A network of rural general practitioners (GPs) settled in six rural districts of the regions of Koulikoro, Segou and Sikasso, was involved in the diagnosis, evaluation and monitoring of all the identified PWE and in the distribution of phenobarbital (PB). All the participants were included in a prospective database and followed-up by GPs at 4 months intervals during the first year. Seizure frequency, treatment doses and appearance of adverse events (AEs) were systematically recorded. Efficacy was evaluated in terms of reduction of seizures frequency while noncompliance in terms of time to study withdrawal for any cause.
596 patients treated with PB were included in the analysis. Of these, 74.0% completed the first year follow-up. At the final visit, 59.6% were seizure-free: 31.0% for 12 months, 10.2% for 8 months and 18.4% for 4 months. Adults and patients with convulsive seizures were the most drug-resistant (p<0.002). Few AEs were recorded. The multivariate analysis showed that being a woman, presenting convulsive seizures, having more than 5 seizures/month and had never be treated were predictors of withdrawal (p ≤ 0.05) at 12 months.
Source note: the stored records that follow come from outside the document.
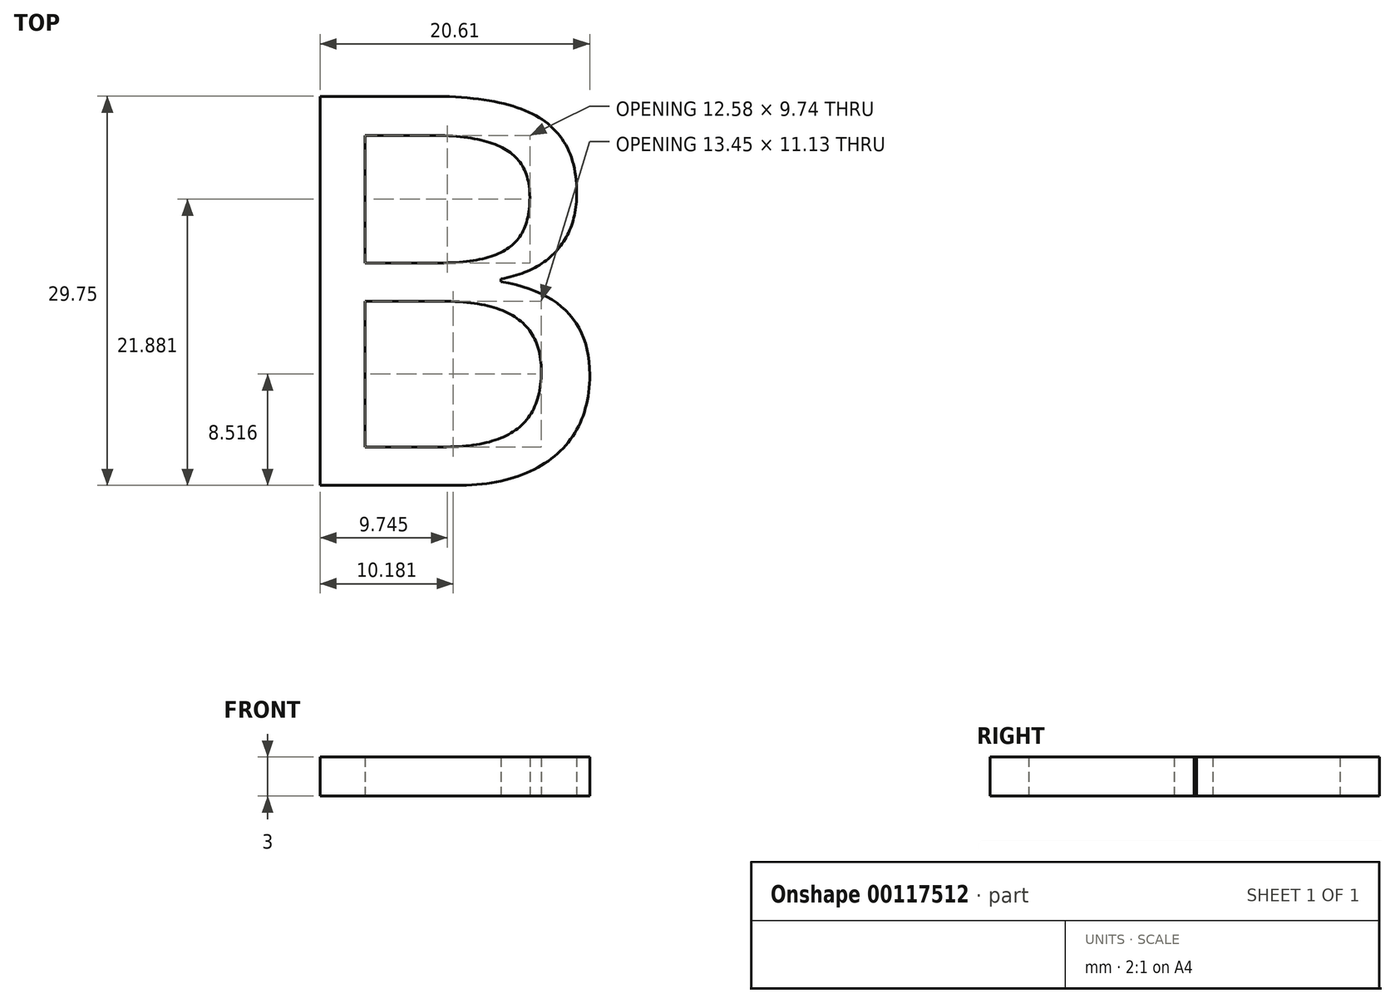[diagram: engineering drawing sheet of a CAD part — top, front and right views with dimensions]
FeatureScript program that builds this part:
annotation { "Feature Type Name" : "Feature", "Feature Type Description" : "" }
export const myFeature = defineFeature(function(context is Context, id is Id, definition is map)
    precondition{}
    {
        {
            var Q0;
            Q0=qCreatedBy(makeId("Top.planeOp"),FACE);
            var sketch = newSketch(context, id + "F0", { "sketchPlane" : qUnion([Q0])});
            skText(sketch, "E0", { "text": "B", "fontName": "OpenSans-Regular.ttf"});
            const initialGuessF0  = {"E0": [0, 0, 1, 0, 0.03]};
            skSetInitialGuess(sketch, initialGuessF0);
            skSolve(sketch);
        }
        {
            var Q0;
            Q0 = qSketchRegion(id + "F0", true);
            extrude(context, id + "F1", {"entities" : qUnion([Q0]), "depth" : 3 * mm});
        }
    });
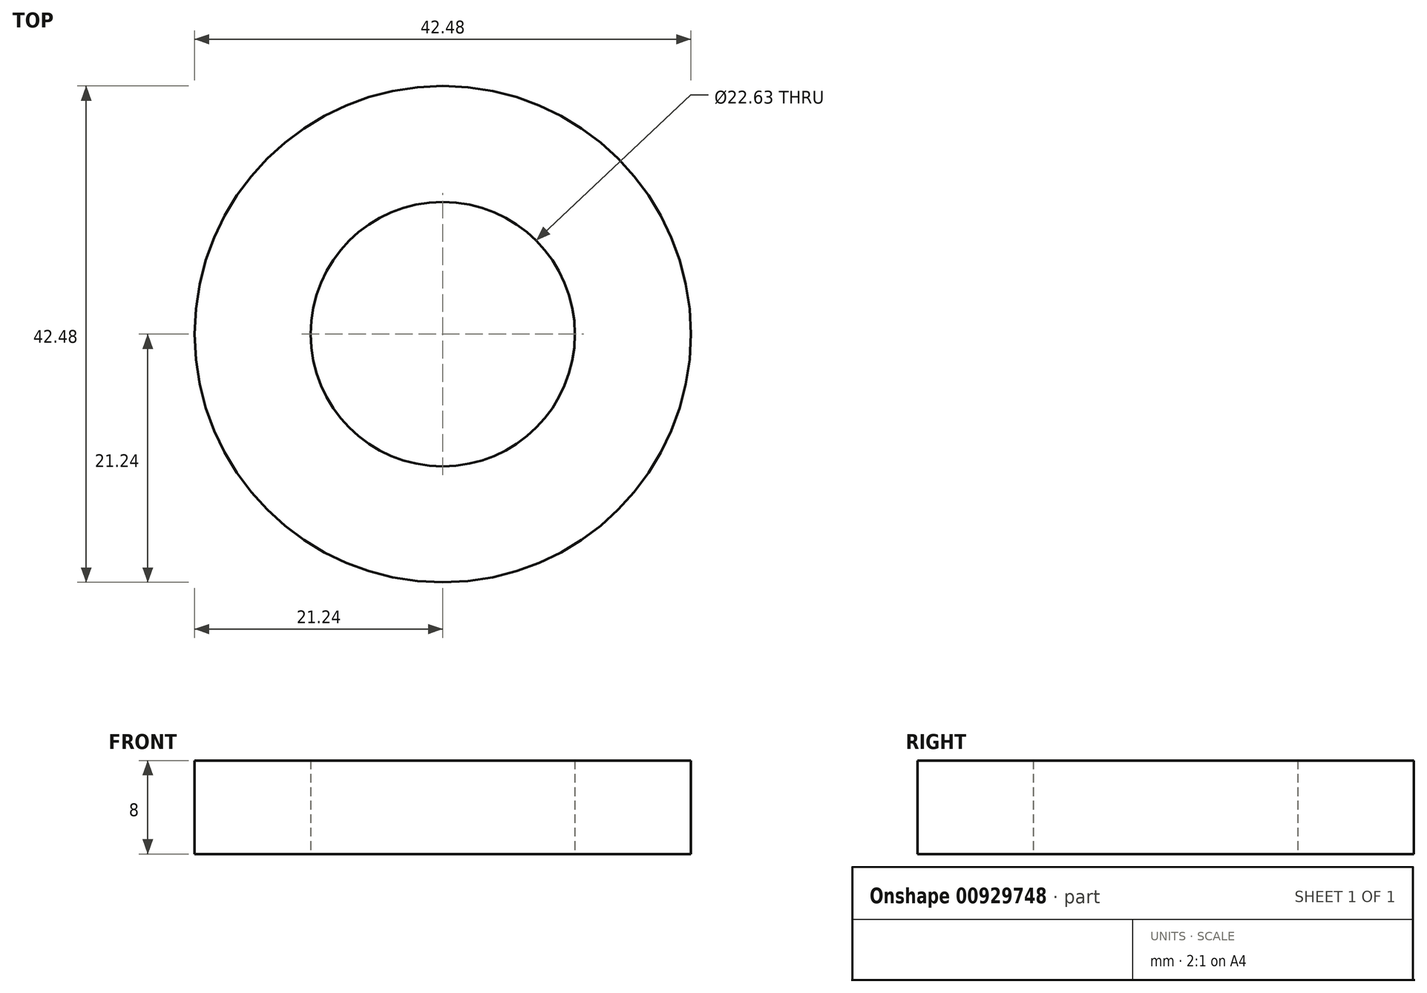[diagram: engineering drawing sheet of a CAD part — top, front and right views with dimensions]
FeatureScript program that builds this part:
annotation { "Feature Type Name" : "Feature", "Feature Type Description" : "" }
export const myFeature = defineFeature(function(context is Context, id is Id, definition is map)
    precondition{}
    {
        {
            var Q0;
            Q0=qCreatedBy(makeId("Top.planeOp"),FACE);
            var sketch = newSketch(context, id + "F0", { "sketchPlane" : qUnion([Q0])});
            skCircle(sketch, "E0", {"center": v(34.28, 0) * mm, "radius": 13.04 * mm});
            skCircle(sketch, "E1", {"center": v(0, 0) * mm, "radius": 21.24 * mm});
            skCircle(sketch, "E2", {"center": v(38.49, 12.34) * mm, "radius": 11.7 * mm});
            skCircle(sketch, "E3", {"center": v(0, 0) * mm, "radius": 11.31 * mm});
            skSolve(sketch);
        }
        {
            var Q0;
            Q0=makeQuery(id+"F0.imprint","IMPRINT",FACE,{"disambiguationData":[TD([[makeQuery(id+"F0.imprint","IMPRINT",EDGE,{"derivedFrom":sQuery(id+"F0.wireOp",EDGE,"E1")}),1.0]])]});
            extrude(context, id + "F1", {"entities" : qUnion([Q0]), "endBound" : BoundingType.SYMMETRIC, "depth" : 8 * mm, "offsetDistance" : 25.4 * mm});
        }
    });
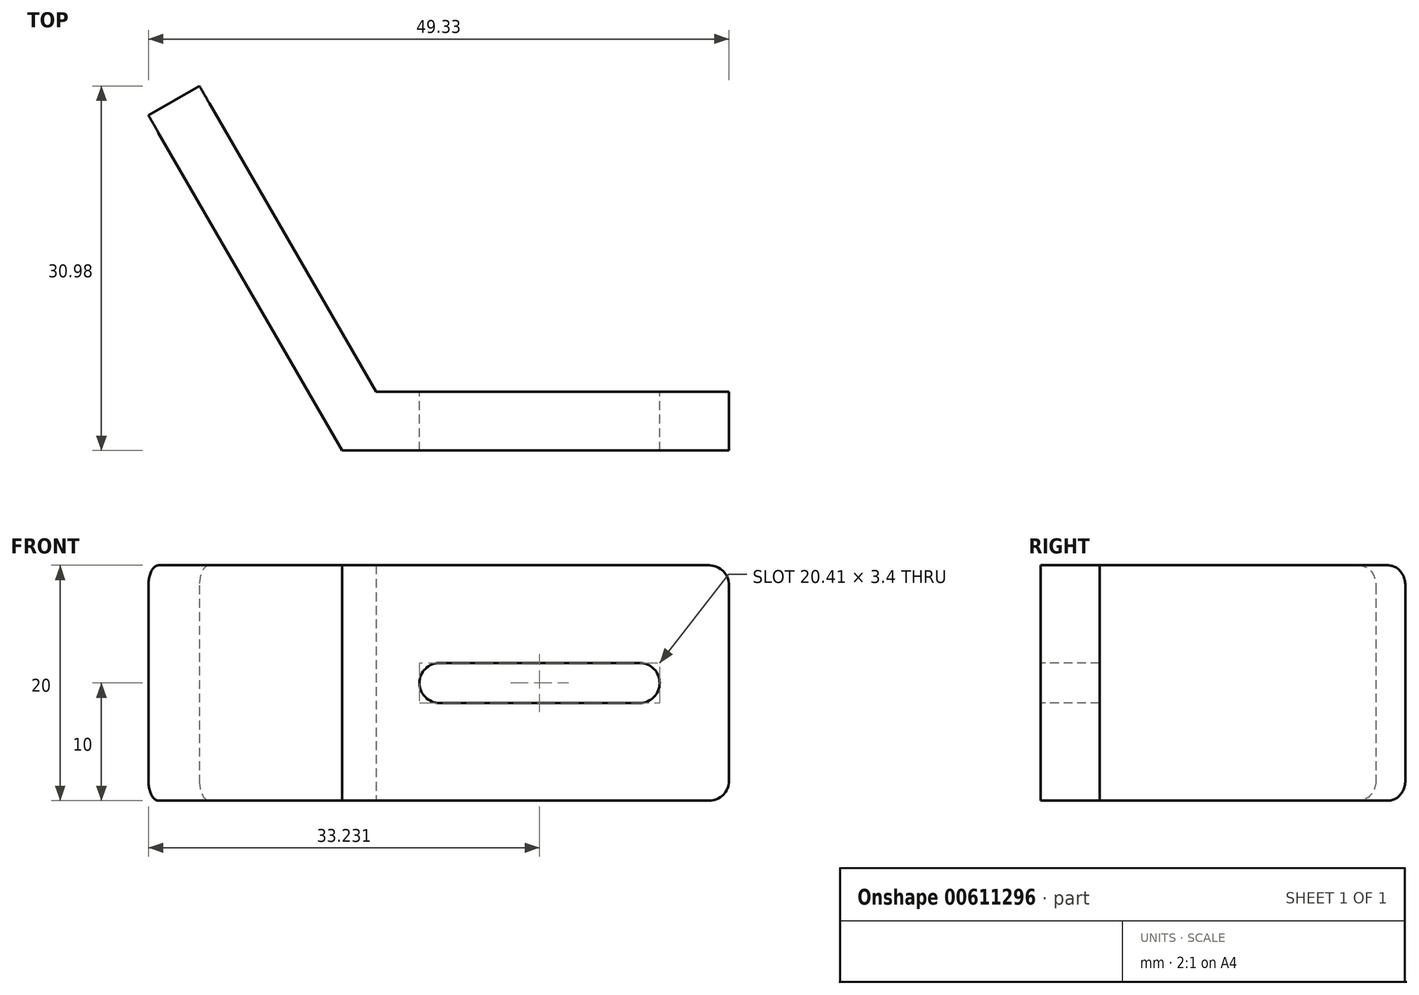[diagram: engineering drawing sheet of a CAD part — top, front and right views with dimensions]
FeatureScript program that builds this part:
annotation { "Feature Type Name" : "Feature", "Feature Type Description" : "" }
export const myFeature = defineFeature(function(context is Context, id is Id, definition is map)
    precondition{}
    {
        {
            var Q0;
            Q0=qCreatedBy(makeId("Top.planeOp"),FACE);
            var sketch = newSketch(context, id + "F0", { "sketchPlane" : qUnion([Q0])});
            skLineSegment(sketch, "E0", {"start": v(0, 0) * mm, "end": v(30, 0) * mm});
            skLineSegment(sketch, "E1", {"start": v(30, 0) * mm, "end": v(30, 5) * mm});
            skLineSegment(sketch, "E2", {"start": v(30, 5) * mm, "end": v(0, 5) * mm});
            skLineSegment(sketch, "E3", {"start": v(0, 5) * mm, "end": v(-15, 30.98) * mm});
            skLineSegment(sketch, "E4", {"start": v(-15, 30.98) * mm, "end": v(-19.33, 28.48) * mm});
            skLineSegment(sketch, "E5", {"start": v(0, 0) * mm, "end": v(-2.89, 0) * mm});
            skLineSegment(sketch, "E6", {"start": v(-2.89, 0) * mm, "end": v(-19.33, 28.48) * mm});
            skSolve(sketch);
        }
        {
            var Q0;
            Q0=makeQuery(id+"F0.imprint","IMPRINT",FACE,{"disambiguationData":[TD([[makeQuery(id+"F0.imprint","IMPRINT",EDGE,{"derivedFrom":sQuery(id+"F0.wireOp",EDGE,"E0")}),1.0]])]});
            extrude(context, id + "F1", {"entities" : qUnion([Q0]), "depth" : 20 * mm, "offsetDistance" : 25 * mm});
        }
        {
            var Q0;
            Q0=makeQuery(id+"F1.opExtrude","SWEPT_FACE",FACE,{"disambiguationData":[OSD([sQuery(id+"F0.wireOp",EDGE,"E0"),sQuery(id+"F0.wireOp",EDGE,"E5")])]});
            var sketch = newSketch(context, id + "F2", { "sketchPlane" : qUnion([Q0])});
            skLineSegment(sketch, "E7.bottom", {"start": v(24.1, 8.3) * mm, "end": v(3.7, 8.3) * mm});
            skLineSegment(sketch, "E7.top", {"start": v(24.1, 11.7) * mm, "end": v(3.7, 11.7) * mm});
            skLineSegment(sketch, "E7.left", {"start": v(24.1, 8.3) * mm, "end": v(24.1, 11.7) * mm});
            skLineSegment(sketch, "E7.right", {"start": v(3.7, 8.3) * mm, "end": v(3.7, 11.7) * mm});
            skPoint(sketch, "E7.middle", {"position": v(13.9, 10) * mm});
            skPoint(sketch, "E7.middle.positionSnap0", {"position": v(30, 10) * mm});
            skPoint(sketch, "E7.centerSnap0", {"position": v(30, 10) * mm});
            skSolve(sketch);
        }
        {
            var Q0;
            Q0=makeQuery(id+"F2.imprint","IMPRINT",FACE,{"disambiguationData":[TD([[makeQuery(id+"F2.imprint","IMPRINT",EDGE,{"derivedFrom":sQuery(id+"F2.wireOp",EDGE,"E7.bottom")}),-1.0]])]});
            extrude(context, id + "F3", {"entities" : qUnion([Q0]), "operationType" : NewBodyOperationType.REMOVE, "oppositeDirection" : true, "depth" : 25 * mm, "offsetDistance" : 25 * mm});
        }
        {
            var Q0;
            Q0=makeQuery(id+"F3.boolean.opBoolean","COPY",EDGE,{"derivedFrom":makeQuery(id+"F3.opExtrude","SWEPT_EDGE",EDGE,{"disambiguationData":[OSD([sQuery(id+"F2.wireOp",EDGE,"E7.bottom"),sQuery(id+"F2.wireOp",EDGE,"E7.right")])]})});
            var Q1;
            Q1=makeQuery(id+"F3.boolean.opBoolean","COPY",EDGE,{"derivedFrom":makeQuery(id+"F3.opExtrude","SWEPT_EDGE",EDGE,{"disambiguationData":[OSD([sQuery(id+"F2.wireOp",EDGE,"E7.top"),sQuery(id+"F2.wireOp",EDGE,"E7.right")])]})});
            var Q2;
            Q2=makeQuery(id+"F3.boolean.opBoolean","COPY",EDGE,{"derivedFrom":makeQuery(id+"F3.opExtrude","SWEPT_EDGE",EDGE,{"disambiguationData":[OSD([sQuery(id+"F2.wireOp",EDGE,"E7.top"),sQuery(id+"F2.wireOp",EDGE,"E7.left")])]})});
            var Q3;
            Q3=makeQuery(id+"F3.boolean.opBoolean","COPY",EDGE,{"derivedFrom":makeQuery(id+"F3.opExtrude","SWEPT_EDGE",EDGE,{"disambiguationData":[OSD([sQuery(id+"F2.wireOp",EDGE,"E7.bottom"),sQuery(id+"F2.wireOp",EDGE,"E7.left")])]})});
            var Q4;
            Q4=makeQuery(id+"F1.opExtrude","CAP_EDGE",EDGE,{"disambiguationData":[OSD([sQuery(id+"F0.wireOp",EDGE,"E1")])],"isStart":false});
            var Q5;
            Q5=makeQuery(id+"F1.opExtrude","CAP_EDGE",EDGE,{"disambiguationData":[OSD([sQuery(id+"F0.wireOp",EDGE,"E1")])],"isStart":true});
            var Q6;
            Q6=makeQuery(id+"F1.opExtrude","CAP_EDGE",EDGE,{"disambiguationData":[OSD([sQuery(id+"F0.wireOp",EDGE,"E4")])],"isStart":false});
            var Q7;
            Q7=makeQuery(id+"F1.opExtrude","CAP_EDGE",EDGE,{"disambiguationData":[OSD([sQuery(id+"F0.wireOp",EDGE,"E4")])],"isStart":true});
            fillet(context, id + "F4", {"entities" : qUnion([Q0, Q1, Q2, Q3, Q4, Q5, Q6, Q7]), "radius" : (3.4 / 2) * mm, "tangentPropagation" : true, "allowEdgeOverflow" : false});
        }
    });
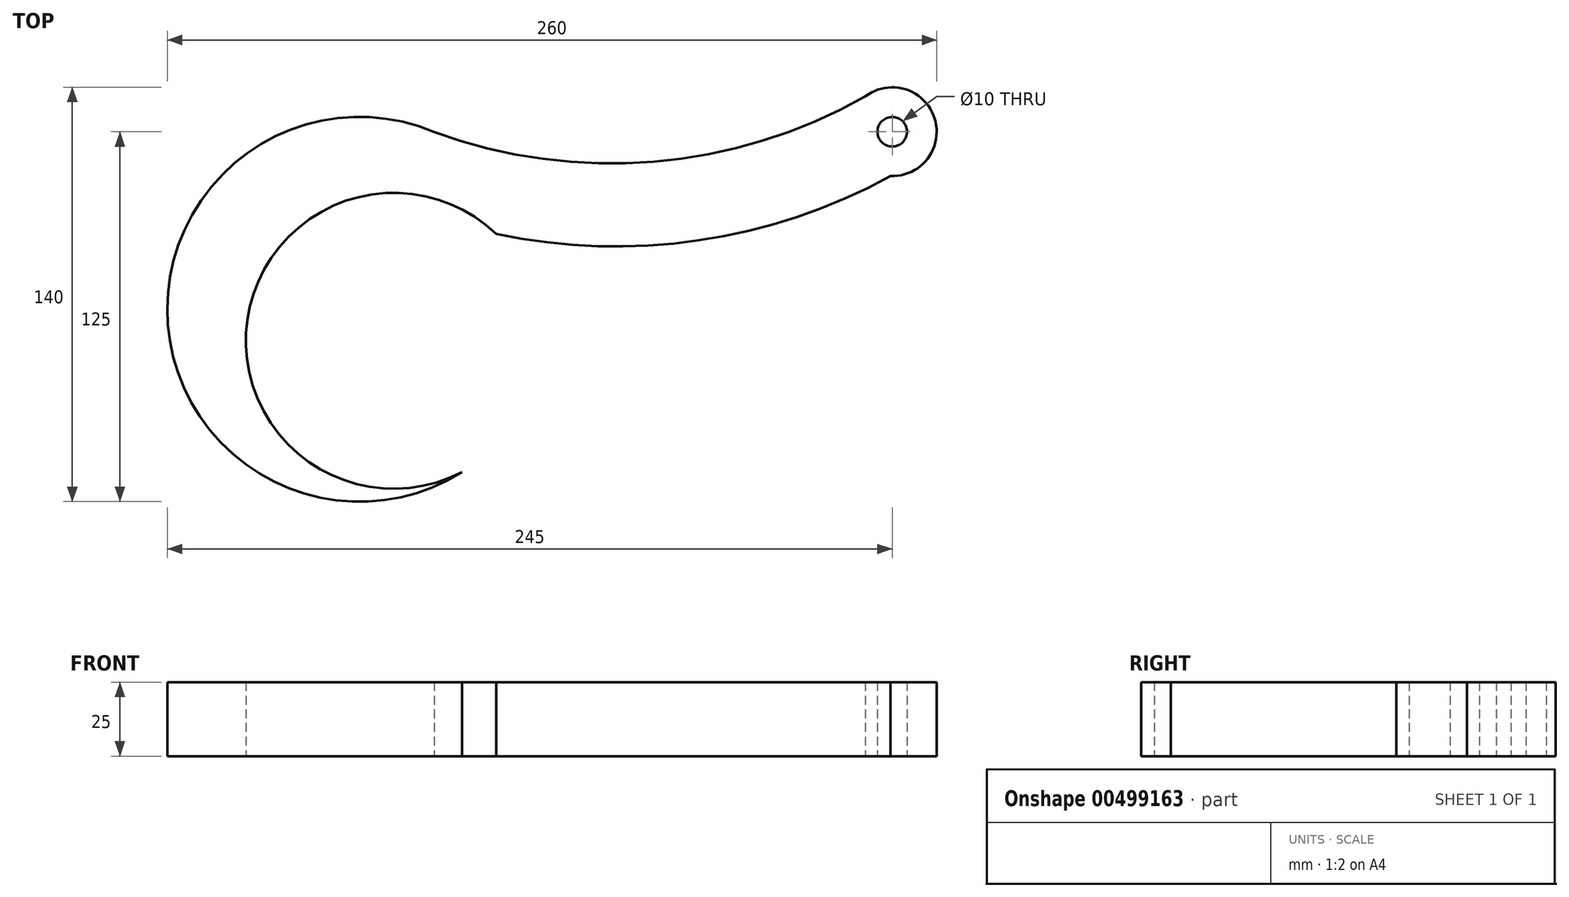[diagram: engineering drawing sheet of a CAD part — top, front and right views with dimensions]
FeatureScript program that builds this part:
annotation { "Feature Type Name" : "Feature", "Feature Type Description" : "" }
export const myFeature = defineFeature(function(context is Context, id is Id, definition is map)
    precondition{}
    {
        {
            var Q0;
            Q0=qCreatedBy(makeId("Top.planeOp"),FACE);
            var sketch = newSketch(context, id + "F0", { "sketchPlane" : qUnion([Q0])});
            skArc(sketch, "E0", {"start": v(25.24, 59.9) * mm, "mid": v(-64.79, -5.27) * mm, "end": v(34.6, -55.03) * mm});
            skPoint(sketch, "E1", {"position": v(180, 60) * mm});
            skArc(sketch, "E2", {"start": v(179.45, 45.01) * mm, "mid": v(194.3, 64.56) * mm, "end": v(170.87, 71.9) * mm});
            skArc(sketch, "E3", {"start": v(25.24, 59.9) * mm, "mid": v(99.38, 49.88) * mm, "end": v(170.87, 71.9) * mm});
            skArc(sketch, "E4", {"start": v(46.18, 25.45) * mm, "mid": v(-37.91, -3.52) * mm, "end": v(34.6, -55.03) * mm});
            skArc(sketch, "E5", {"start": v(46.18, 25.45) * mm, "mid": v(114.57, 23.29) * mm, "end": v(179.45, 45.01) * mm});
            skCircle(sketch, "E6", {"center": v(180, 60) * mm, "radius": 5 * mm});
            skSolve(sketch);
        }
        {
            var Q0;
            Q0 = qSketchRegion(id + "F0", true);
            extrude(context, id + "F1", {"entities" : qUnion([Q0]), "depth" : 25 * mm});
        }
    });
This study showed a good response and compliance to the treatment and allowed the identification of some factors associated with failure of management in a setting very near to clinical practice. Awareness campaigns are needed to assure a broader accessibility to treatment and to improve the compliance and continuity with treatment programs.
为了评估 RARE(癫痫研究与行动网络)项目,该项目是在马里农村地区初级卫生保健层面管理和治疗癫痫患者(PWE)的模式,我们评估了接受第一年随访的患者的治疗效果和依从性。
一个由居住在库利科罗、塞古和锡卡索地区六个农村地区的农村全科医生(GP)组成的网络,参与了所有确诊的 PWE 的诊断、评估和监测,以及苯巴比妥(PB)的分发。所有参与者都被纳入一个前瞻性数据库,并由 GP 在第一年每隔四个月进行随访。系统记录了发作频率、治疗剂量和不良反应(AE)的出现情况。疗效评估以发作频率降低为指标,而不依从性则以任何原因退出研究的时间为指标。
共纳入 596 例接受 PB 治疗的患者进行分析。其中,74.0%完成了第一年的随访。在最后一次就诊时,59.6%的患者无发作:31.0%持续 12 个月,10.2%持续 8 个月,18.4%持续 4 个月。成人和有惊厥性发作的患者耐药性最高(p<0.002)。记录到的 AE 很少。多变量分析显示,女性、有惊厥性发作、每月发作超过 5 次、从未治疗过是 12 个月时停药的预测因素(p ≤ 0.05)。
这项研究显示了对治疗的良好反应和依从性,并确定了一些与实践中非常接近的环境下管理失败相关的因素。需要开展宣传活动,以确保更广泛地获得治疗,并提高治疗方案的依从性和连续性。